Unerwartet. Denn der Plan hatte eigentlich anders ausgesehen.
"Fehler" müssen weg
Nachdem Bundeskanzler Helmut Schmidt der RAF im Herbst 1977 die entscheidende Niederlage beigebracht hatte, wollten zwei Jahre später acht Illegale die RAF verlassen. "Ich hatte zu viel Angst, irgendetwas zu machen", sagte einer von ihnen später. Susanne Albrecht selbst war nur dabeigeblieben, weil sie nicht wusste, wie sie sich allein in der Illegalität hätte halten können. Sie war dafür kritisiert worden, dass sie keinerlei Initiativen entwickelte. Die Überzeugten nannten die Zaudernden "Fehler". Sie in die RAF aufzunehmen, sei ein Fehler gewesen.
Das RAF-Führungspaar Mohnhaupt und Klar suchte nach einer Möglichkeit, die "Fehler" sicher in einem sozialistischen Land in der Dritten Welt unterzubringen. Doch dazu kam es nicht.
Inge Viett hatte im Frühjahr 1978 auf dem Ost-Berliner Flughafen Schönefeld den Stasi-Major Harry Dahl kennengelernt; dieser leitete damals die für Terrorabwehr zuständige Hauptabteilung XXII. Ende Mai 1980 trafen sich die beiden in Ost-Berlin wieder. Sie sprachen über die Möglichkeiten, sich ins Ausland abzusetzen. Doch der Stasi-Mann hielt Afrika für zu unsicher. Stattdessen schilderte er dem Stasi-Chef Erich Mielke das Problem, und der Genosse Minister sagte nur: "Dann bleiben sie doch einfach hier."
So kam es. Wenige Wochen nach der Asyl-Offerte begaben sich die acht Aussteiger in drei Gruppen von der Bretagne auf Umwegen nach Prag, wo ihnen Inge Viett eröffnete, dass sie künftig in der DDR leben würden. Eine "freudige Überraschung" war das für Sigrid Sternebeck. "Die Sprache würde vieles erleichtern."
Heirat mit der Stasi
Ab Mitte August 1980 reisten die RAF-Aussteiger mit von der Stasi gefälschten Pässen der Bundesrepublik in kleinen Gruppen in die DDR, wurden eingebürgert und sammelten sich schließlich im "Konspirativen Objekt 74" ihrer Stasi-Betreuer, einem Forsthaus unweit von Briesen bei Frankfurt (Oder). Hier mussten sie sich detaillierte Legenden ausdenken. Sie waren nun in Madrid, London oder Amsterdam geboren und aus politischer Überzeugung in die DDR übergesiedelt. Zur Übergabe der Staatsbürgerschaftsurkunden organisierten die MfS-Betreuer eine kleine Feier.

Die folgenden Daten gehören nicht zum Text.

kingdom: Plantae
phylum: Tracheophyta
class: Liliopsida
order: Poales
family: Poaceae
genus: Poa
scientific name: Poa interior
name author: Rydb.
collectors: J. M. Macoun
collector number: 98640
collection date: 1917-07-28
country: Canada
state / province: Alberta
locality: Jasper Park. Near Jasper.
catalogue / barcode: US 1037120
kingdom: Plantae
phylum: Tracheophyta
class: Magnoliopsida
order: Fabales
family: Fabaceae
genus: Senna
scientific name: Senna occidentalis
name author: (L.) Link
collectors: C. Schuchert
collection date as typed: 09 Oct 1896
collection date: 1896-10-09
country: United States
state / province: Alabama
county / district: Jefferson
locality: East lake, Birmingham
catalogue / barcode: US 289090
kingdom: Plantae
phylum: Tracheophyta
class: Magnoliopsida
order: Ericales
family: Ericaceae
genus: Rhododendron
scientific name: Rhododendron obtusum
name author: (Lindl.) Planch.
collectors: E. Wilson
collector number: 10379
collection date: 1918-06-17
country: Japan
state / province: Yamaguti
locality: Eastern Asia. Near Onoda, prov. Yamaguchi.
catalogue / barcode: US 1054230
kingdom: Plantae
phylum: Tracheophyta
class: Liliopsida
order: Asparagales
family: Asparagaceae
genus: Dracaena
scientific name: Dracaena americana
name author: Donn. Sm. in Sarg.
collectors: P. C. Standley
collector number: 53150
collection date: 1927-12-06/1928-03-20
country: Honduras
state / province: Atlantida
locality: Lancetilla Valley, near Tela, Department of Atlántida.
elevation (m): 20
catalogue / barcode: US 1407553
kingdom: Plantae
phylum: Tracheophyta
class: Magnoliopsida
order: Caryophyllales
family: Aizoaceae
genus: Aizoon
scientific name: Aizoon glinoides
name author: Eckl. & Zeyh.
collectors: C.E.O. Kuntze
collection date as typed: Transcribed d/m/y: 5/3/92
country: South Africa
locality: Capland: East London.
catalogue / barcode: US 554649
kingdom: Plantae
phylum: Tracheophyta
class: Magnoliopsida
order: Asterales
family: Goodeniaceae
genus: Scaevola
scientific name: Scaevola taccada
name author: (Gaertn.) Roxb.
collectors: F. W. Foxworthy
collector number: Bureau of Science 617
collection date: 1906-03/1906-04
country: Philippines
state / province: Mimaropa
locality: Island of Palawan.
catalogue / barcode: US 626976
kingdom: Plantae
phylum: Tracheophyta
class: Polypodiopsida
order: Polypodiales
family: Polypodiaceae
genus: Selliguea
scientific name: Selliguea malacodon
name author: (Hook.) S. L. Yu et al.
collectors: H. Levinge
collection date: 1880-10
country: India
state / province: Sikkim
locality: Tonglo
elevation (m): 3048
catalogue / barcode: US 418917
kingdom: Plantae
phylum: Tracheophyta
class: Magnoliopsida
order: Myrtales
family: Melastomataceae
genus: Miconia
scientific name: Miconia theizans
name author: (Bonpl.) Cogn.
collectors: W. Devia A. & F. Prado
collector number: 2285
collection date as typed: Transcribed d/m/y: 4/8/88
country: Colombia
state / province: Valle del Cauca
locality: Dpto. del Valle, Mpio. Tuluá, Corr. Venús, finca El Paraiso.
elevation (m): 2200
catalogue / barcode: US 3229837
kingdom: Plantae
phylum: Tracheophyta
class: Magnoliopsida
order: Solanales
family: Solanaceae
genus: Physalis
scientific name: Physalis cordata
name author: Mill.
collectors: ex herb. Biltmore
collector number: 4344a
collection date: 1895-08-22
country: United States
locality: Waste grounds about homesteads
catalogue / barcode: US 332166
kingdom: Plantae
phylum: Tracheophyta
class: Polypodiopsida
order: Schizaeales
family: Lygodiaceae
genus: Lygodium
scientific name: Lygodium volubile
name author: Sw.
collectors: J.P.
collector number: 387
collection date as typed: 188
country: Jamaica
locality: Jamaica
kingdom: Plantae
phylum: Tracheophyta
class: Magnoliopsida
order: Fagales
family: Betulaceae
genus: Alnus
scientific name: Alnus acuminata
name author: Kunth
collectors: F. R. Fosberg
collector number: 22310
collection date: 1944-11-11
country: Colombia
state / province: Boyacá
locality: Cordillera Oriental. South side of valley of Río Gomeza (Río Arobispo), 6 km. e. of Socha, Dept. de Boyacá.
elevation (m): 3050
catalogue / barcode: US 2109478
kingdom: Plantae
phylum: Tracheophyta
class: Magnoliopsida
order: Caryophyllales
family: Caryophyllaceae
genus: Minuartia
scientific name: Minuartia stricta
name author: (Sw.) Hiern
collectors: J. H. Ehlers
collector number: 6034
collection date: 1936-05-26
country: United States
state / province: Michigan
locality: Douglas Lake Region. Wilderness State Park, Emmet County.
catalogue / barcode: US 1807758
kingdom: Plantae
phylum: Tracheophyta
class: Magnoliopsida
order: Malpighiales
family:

Susanne Albrecht hieß nun "Ingrid Jäger", war in Madrid geboren und wegen ihrer Ablehnung des Kapitalismus in die DDR übergesiedelt. Sie begann ein Fernstudium an der Leipziger Karl-Marx-Universität, um Englischlehrerin zu werden. Silke Maier-Witte schrieb sich in Erfurt für den "Facharbeiter Krankenpflege" ein. Werner Lotze und Christine Dümlein waren "Manfred und Katharina Janssen", sie Sekretärin der Betriebsberufsschule des VEB Synthesewerk Schwarzheide, er "Ofenfahrer" im Dreischichtsystem. Lotze wurde später Schichtleiter - und, als begeisterter Ruderer, Trainer bei der Sportgemeinschaft Dynamo Senftenberg.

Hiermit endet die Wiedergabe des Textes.